Die Welle an Marktaustritten und Desinvestitionen läuft durch Österreich, aber auch durch große Teile Europas. Mit Anfang Dezember hat die neue EU-Kommission ihre Arbeit aufgenommen, sie steht vor massiven Aufgaben: Die Strukturen, die die Union für wirtschaftliche Belange vorsieht, stammen aus Zeiten, in denen völlig andere Bedingungen herrschten. Die Zollunion wurde in den 1960ern geschaffen, der Binnenmarkt ist ein Kind der 1980er-Jahre und die Währungsunion wurde in den frühen 1990ern geformt. Mit all diesen Errungenschaften wurde damals viel erreicht, doch nun hat der Wind endgültig gedreht – der alte Kontinent droht im geopolitischen Machtspiel der Welt unterzugehen, wenn wir nicht an unseren Fähigkeiten und Stärken im Wettbewerb feilen. Es braucht eine klare industriepolitische Vision, die mit einem „Clean Industrial Deal“ die grüne Transformation in echtem Gleichklang mit wirtschaftlichen Stärkefeldern vorantreibt.
In vielen Bereichen ist die Integration Europas noch lange nicht vollendet. Wenn Europa noch über Stärken verfügt, dann ist es der gemeinsame Wirtschaftsraum, der auch international wahrgenommen wird und eine geopolitische Rolle spielt. Nicht zuletzt profitieren vom Abbau wirtschaftspolitischer Hürden innerhalb Europas vor allem kleinere Länder: Schätzungen zufolge bringt der derzeitige Binnenmarkt Luxemburg bei der Wirtschaftsleistung ein Plus von 14 Prozent; Österreich eines von sechs Prozent. Gerade wir haben daher höchstes Interesse an einer Vertiefung – die Vorschläge des Letta-Reports liegen vor, jetzt muss endlich die Umsetzung kommen.

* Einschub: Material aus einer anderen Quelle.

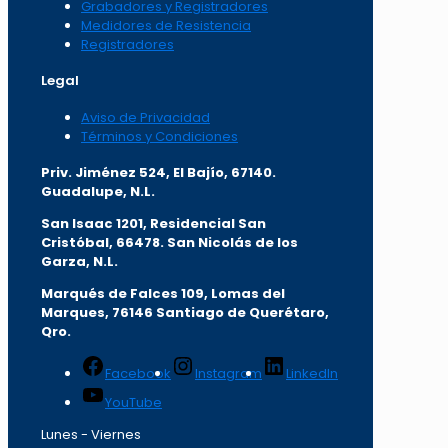
Grabadores y Registradores
Medidores de Resistencia
Registradores
Legal
Aviso de Privacidad
Términos y Condiciones
Priv. Jiménez 524, El Bajío, 67140.
Guadalupe, N.L.
San Isaac 1201, Residencial San
Cristóbal, 66478. San Nicolás de los
Garza, N.L.
Marqués de Falces 109, Lomas del
Marqu
es, 76146 Santiago de Querétaro,
Qro.
Facebook
Instagram
LinkedIn
YouTube
Lunes - Viernes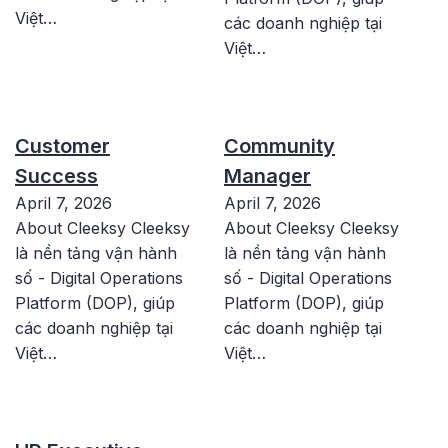
Việt…
các doanh nghiệp tại
Việt…
Customer
Community
Success
Manager
April 7, 2026
April 7, 2026
About Cleeksy Cleeksy
About Cleeksy Cleeksy
là nền tảng vận hành
là nền tảng vận hành
số - Digital Operations
số - Digital Operations
Platform (DOP), giúp
Platform (DOP), giúp
các doanh nghiệp tại
các doanh nghiệp tại
Việt…
Việt…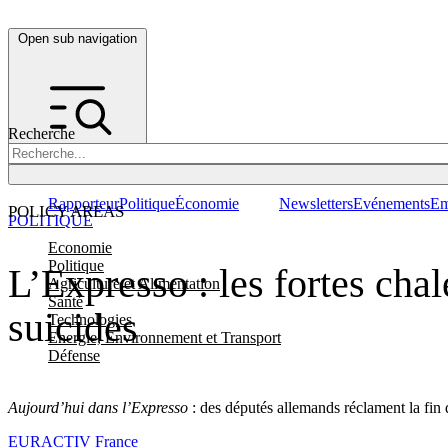
Open sub navigation
Recherche
Rapporteur
Politique
Économie
Newsletters
Evénements
Em
POLICY AREAS
POLITIQUE
Economie
Politique
L’Expresso : les fortes ch
Agriculture et Alimentation
Santé
suicides
Technologies
Energie, Environnement et Transport
Défense
Aujourd’hui dans l’Expresso
: des députés allemands réclament la fin 
EURACTIV France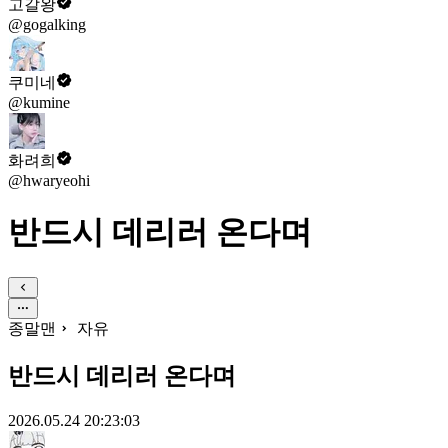
고갈왕
@gogalking
쿠미네
@kumine
화려희
@hwaryeohi
반드시 데리러 온다며
종말맨
자유
반드시 데리러 온다며
2026.05.24 20:23:03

Damit nicht genug: Insbesondere in der Geld- und Fiskalpolitik – Stichwort Kapitalmarkt –, aber auch in der Einwanderungspolitik braucht es weitere Integrationsschritte, damit wir geeint auftreten können. Europa muss an seiner grenzüberschreitenden Infrastruktur arbeiten, die Energiepreise auf ein kompetitives Niveau bringen und ein europäisches Netzwerk aus Spitzenforschung und Top-Universitäten mit Strahlkraft entwickeln. Das alles ist dringender denn je. Wir sehen bereits jetzt, wie uns in einstigen Leitbranchen die Technologieführerschaft abhandenkommt – Länder wie China springen dankbar ein und machen uns vom selbstbewussten Lieferanten zum abhängigen Kunden.
Eines muss uns dabei bewusst sein: In den Kernherausforderungen müssen wir zusammenhalten und den immer mehr abgehängten Standort wieder auf Vordermann bringen; im Sinne einer wirtschaftlichen Stärke, die uns international in Zeiten machtbasierter Weltpolitik Gewicht verleiht – das gilt für Europa, aber insbesondere auch für Österreich. Nicht nur eine neue EU-Kommission wird liefern müssen, sondern auch eine neue Bundesregierung!